◆ **EXERCISE DETAILS**
Copy every line of the records below, starting with the line that contains "order: Caryophyllales" and running down to the line that contains "scientific name: Spiranthes lacera", with both of those lines included.

===== RECORDS PROVIDED

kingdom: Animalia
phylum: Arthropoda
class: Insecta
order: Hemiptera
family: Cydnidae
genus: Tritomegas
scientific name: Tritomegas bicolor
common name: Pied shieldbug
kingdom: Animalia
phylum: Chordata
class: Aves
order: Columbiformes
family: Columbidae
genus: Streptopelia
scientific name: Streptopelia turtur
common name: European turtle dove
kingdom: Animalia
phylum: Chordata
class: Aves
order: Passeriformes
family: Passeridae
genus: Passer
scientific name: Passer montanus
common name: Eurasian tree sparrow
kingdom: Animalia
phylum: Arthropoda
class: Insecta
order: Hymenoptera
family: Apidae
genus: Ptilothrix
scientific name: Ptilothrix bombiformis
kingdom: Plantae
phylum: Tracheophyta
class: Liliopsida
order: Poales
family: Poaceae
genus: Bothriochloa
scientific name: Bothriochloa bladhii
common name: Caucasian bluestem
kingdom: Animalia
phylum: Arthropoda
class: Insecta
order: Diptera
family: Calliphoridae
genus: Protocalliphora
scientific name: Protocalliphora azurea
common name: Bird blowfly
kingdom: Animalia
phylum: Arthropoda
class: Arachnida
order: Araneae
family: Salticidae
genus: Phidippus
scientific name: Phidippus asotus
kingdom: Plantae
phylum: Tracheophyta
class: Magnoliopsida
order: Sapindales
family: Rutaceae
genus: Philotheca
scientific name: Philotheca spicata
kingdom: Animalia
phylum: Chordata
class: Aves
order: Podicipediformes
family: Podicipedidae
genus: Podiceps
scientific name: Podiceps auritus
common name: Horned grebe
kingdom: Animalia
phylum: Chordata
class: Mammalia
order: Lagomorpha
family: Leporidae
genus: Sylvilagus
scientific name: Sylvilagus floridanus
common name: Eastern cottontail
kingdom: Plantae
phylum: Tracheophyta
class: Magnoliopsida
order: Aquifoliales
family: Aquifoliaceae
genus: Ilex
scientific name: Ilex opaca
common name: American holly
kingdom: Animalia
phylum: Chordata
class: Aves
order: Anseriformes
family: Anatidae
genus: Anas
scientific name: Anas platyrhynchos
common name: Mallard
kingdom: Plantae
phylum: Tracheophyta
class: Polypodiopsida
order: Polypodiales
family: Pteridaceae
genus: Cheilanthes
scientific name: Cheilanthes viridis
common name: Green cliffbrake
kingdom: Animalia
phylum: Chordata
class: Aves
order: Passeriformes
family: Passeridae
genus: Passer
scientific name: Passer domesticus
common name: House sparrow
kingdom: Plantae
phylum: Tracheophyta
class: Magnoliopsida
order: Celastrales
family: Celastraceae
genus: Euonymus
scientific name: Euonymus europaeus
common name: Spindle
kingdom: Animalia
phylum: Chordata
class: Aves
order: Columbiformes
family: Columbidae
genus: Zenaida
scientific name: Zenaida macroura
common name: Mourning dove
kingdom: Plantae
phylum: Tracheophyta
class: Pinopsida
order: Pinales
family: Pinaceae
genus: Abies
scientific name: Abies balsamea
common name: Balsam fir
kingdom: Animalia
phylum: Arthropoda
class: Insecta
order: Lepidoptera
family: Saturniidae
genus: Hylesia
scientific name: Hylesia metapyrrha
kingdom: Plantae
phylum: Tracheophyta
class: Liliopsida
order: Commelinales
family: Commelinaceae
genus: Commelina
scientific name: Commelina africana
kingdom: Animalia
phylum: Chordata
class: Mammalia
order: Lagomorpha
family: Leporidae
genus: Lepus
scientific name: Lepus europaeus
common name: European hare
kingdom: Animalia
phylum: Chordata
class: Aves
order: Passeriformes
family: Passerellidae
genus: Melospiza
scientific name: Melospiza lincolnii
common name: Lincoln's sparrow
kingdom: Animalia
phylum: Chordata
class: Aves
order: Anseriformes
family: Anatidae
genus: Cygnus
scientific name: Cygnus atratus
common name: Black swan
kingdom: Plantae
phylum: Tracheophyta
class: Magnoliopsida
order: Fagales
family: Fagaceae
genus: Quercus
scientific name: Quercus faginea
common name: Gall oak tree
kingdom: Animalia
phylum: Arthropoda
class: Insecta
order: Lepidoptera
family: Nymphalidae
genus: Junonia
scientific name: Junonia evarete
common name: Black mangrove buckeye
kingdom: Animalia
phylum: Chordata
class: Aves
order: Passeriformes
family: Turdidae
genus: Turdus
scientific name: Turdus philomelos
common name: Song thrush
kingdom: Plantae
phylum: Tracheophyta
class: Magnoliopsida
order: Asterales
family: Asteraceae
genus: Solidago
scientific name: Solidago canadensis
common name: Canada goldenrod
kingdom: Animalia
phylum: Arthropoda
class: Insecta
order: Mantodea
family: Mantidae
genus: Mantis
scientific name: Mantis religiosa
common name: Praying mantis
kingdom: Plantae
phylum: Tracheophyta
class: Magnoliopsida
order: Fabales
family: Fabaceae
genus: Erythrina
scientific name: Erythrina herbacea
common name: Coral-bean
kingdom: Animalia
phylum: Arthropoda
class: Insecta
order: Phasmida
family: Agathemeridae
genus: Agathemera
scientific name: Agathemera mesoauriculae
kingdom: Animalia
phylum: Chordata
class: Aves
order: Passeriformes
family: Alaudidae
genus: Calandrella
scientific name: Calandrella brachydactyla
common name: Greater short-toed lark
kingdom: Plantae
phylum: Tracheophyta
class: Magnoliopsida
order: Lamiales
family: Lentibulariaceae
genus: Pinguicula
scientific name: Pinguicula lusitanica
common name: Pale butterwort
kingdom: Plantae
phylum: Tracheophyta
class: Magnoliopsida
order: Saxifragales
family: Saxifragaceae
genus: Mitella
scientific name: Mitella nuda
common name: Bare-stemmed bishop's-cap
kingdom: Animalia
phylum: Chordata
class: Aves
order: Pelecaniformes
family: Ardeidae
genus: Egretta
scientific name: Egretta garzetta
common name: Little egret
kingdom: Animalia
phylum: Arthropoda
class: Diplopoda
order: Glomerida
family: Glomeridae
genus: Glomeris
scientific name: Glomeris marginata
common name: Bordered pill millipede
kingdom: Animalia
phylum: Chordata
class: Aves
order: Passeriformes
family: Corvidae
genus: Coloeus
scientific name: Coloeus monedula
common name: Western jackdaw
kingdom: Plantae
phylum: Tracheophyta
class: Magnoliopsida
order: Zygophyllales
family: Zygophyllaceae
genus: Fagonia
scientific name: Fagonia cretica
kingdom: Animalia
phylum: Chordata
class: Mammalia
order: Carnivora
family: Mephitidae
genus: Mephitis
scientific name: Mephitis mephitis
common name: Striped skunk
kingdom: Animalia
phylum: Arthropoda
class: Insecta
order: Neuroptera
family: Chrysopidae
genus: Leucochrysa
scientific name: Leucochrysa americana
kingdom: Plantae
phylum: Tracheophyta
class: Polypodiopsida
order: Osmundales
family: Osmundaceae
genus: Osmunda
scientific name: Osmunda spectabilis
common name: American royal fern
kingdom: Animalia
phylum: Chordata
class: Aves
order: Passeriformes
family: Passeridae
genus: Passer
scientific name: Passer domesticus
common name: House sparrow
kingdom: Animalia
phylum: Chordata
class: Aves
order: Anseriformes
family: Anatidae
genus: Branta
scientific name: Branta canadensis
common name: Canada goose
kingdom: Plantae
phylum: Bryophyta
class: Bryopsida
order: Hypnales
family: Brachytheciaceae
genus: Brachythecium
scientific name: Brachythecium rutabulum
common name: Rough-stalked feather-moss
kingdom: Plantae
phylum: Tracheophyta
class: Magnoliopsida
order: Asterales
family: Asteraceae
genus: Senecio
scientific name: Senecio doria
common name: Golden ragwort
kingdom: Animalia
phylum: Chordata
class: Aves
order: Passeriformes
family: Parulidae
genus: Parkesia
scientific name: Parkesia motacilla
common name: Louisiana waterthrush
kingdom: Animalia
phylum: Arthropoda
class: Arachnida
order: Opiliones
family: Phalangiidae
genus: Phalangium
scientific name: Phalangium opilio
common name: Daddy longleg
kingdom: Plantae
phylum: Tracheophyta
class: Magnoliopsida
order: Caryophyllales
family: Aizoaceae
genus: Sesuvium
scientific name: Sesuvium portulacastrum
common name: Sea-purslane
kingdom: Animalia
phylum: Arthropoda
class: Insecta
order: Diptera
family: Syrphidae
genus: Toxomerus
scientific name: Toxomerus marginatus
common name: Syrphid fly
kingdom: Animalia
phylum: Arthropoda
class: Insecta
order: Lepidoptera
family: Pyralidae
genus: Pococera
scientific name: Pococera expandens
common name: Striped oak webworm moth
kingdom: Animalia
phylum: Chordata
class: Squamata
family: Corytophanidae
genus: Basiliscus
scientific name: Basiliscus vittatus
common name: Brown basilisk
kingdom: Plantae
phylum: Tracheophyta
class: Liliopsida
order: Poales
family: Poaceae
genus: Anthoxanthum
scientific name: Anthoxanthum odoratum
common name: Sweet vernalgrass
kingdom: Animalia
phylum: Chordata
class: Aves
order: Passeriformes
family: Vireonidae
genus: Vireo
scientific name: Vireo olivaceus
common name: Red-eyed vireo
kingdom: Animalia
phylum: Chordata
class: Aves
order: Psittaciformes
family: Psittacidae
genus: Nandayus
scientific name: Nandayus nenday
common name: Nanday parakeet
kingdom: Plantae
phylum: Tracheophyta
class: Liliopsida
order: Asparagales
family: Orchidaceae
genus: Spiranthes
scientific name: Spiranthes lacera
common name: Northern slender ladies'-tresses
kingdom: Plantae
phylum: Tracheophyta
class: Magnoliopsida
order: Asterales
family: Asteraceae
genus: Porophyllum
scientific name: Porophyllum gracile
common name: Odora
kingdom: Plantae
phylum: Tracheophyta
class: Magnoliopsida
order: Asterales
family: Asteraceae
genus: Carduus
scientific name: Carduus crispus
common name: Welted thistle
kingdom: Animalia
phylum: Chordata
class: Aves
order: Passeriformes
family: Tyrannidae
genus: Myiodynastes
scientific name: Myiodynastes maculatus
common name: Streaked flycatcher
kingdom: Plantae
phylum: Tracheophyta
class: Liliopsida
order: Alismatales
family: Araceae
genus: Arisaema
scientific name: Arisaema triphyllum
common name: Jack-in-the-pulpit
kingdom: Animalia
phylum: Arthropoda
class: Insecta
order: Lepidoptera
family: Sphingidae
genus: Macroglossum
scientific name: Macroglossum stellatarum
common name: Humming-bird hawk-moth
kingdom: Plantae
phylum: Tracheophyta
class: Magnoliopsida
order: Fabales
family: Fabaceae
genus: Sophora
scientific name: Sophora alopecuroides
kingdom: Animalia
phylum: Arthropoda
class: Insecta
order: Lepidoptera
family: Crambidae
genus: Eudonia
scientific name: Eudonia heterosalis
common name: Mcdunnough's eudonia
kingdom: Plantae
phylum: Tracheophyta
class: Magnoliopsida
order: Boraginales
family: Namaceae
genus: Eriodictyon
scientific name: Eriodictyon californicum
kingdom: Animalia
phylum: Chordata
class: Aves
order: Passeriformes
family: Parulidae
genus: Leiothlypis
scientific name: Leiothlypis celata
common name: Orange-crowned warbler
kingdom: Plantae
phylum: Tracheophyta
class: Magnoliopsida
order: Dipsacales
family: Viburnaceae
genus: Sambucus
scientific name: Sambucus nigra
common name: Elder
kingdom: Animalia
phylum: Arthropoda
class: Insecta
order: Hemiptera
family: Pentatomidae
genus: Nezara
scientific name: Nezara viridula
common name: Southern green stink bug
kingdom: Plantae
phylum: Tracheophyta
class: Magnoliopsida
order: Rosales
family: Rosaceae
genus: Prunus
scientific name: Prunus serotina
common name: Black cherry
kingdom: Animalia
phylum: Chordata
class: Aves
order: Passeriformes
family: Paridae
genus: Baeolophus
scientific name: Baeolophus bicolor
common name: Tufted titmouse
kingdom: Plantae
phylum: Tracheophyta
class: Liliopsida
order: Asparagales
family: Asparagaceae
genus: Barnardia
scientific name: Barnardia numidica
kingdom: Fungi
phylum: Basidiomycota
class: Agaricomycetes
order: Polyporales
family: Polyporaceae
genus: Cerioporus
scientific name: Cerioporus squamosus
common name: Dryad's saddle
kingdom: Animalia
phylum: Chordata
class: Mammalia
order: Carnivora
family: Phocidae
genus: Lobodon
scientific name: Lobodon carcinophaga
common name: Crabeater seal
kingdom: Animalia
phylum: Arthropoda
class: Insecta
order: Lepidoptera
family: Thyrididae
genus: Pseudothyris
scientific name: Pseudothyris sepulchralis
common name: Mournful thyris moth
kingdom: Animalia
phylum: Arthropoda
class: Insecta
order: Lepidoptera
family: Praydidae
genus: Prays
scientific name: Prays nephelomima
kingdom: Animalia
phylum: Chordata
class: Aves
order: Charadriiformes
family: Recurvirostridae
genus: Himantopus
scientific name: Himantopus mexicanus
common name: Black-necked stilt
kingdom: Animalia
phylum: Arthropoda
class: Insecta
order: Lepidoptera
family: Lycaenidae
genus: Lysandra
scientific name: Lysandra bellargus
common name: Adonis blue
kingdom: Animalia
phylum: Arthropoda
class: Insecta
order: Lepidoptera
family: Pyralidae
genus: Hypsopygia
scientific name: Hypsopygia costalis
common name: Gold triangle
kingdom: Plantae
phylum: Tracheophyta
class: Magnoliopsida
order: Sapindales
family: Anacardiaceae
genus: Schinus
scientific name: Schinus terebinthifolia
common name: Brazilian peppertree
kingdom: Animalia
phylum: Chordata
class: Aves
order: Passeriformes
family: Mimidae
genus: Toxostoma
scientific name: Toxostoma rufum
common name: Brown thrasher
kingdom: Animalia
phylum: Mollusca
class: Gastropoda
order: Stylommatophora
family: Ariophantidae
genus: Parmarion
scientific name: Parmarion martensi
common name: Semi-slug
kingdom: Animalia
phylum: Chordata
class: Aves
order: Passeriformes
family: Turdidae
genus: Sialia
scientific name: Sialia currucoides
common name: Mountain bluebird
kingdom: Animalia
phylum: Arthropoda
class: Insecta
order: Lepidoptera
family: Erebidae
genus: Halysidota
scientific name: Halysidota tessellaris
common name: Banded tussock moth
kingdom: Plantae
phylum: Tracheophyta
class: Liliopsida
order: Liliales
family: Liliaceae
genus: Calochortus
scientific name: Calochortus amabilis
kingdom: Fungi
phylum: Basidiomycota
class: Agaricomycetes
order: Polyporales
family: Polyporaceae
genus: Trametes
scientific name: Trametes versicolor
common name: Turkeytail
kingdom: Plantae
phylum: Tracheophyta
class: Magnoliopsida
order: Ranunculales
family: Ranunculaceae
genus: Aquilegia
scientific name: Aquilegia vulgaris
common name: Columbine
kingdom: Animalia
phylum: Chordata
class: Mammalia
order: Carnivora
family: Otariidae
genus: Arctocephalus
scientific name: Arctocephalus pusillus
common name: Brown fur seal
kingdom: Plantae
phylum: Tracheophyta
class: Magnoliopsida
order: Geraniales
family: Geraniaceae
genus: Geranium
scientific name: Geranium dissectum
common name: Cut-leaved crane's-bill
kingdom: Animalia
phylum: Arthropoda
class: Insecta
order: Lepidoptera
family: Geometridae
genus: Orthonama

==========

◆ **REPLY**
order: Caryophyllales
family: Aizoaceae
genus: Sesuvium
scientific name: Sesuvium portulacastrum
common name: Sea-purslane
kingdom: Animalia
phylum: Arthropoda
class: Insecta
order: Diptera
family: Syrphidae
genus: Toxomerus
scientific name: Toxomerus marginatus
common name: Syrphid fly
kingdom: Animalia
phylum: Arthropoda
class: Insecta
order: Lepidoptera
family: Pyralidae
genus: Pococera
scientific name: Pococera expandens
common name: Striped oak webworm moth
kingdom: Animalia
phylum: Chordata
class: Squamata
family: Corytophanidae
genus: Basiliscus
scientific name: Basiliscus vittatus
common name: Brown basilisk
kingdom: Plantae
phylum: Tracheophyta
class: Liliopsida
order: Poales
family: Poaceae
genus: Anthoxanthum
scientific name: Anthoxanthum odoratum
common name: Sweet vernalgrass
kingdom: Animalia
phylum: Chordata
class: Aves
order: Passeriformes
family: Vireonidae
genus: Vireo
scientific name: Vireo olivaceus
common name: Red-eyed vireo
kingdom: Animalia
phylum: Chordata
class: Aves
order: Psittaciformes
family: Psittacidae
genus: Nandayus
scientific name: Nandayus nenday
common name: Nanday parakeet
kingdom: Plantae
phylum: Tracheophyta
class: Liliopsida
order: Asparagales
family: Orchidaceae
genus: Spiranthes
scientific name: Spiranthes lacera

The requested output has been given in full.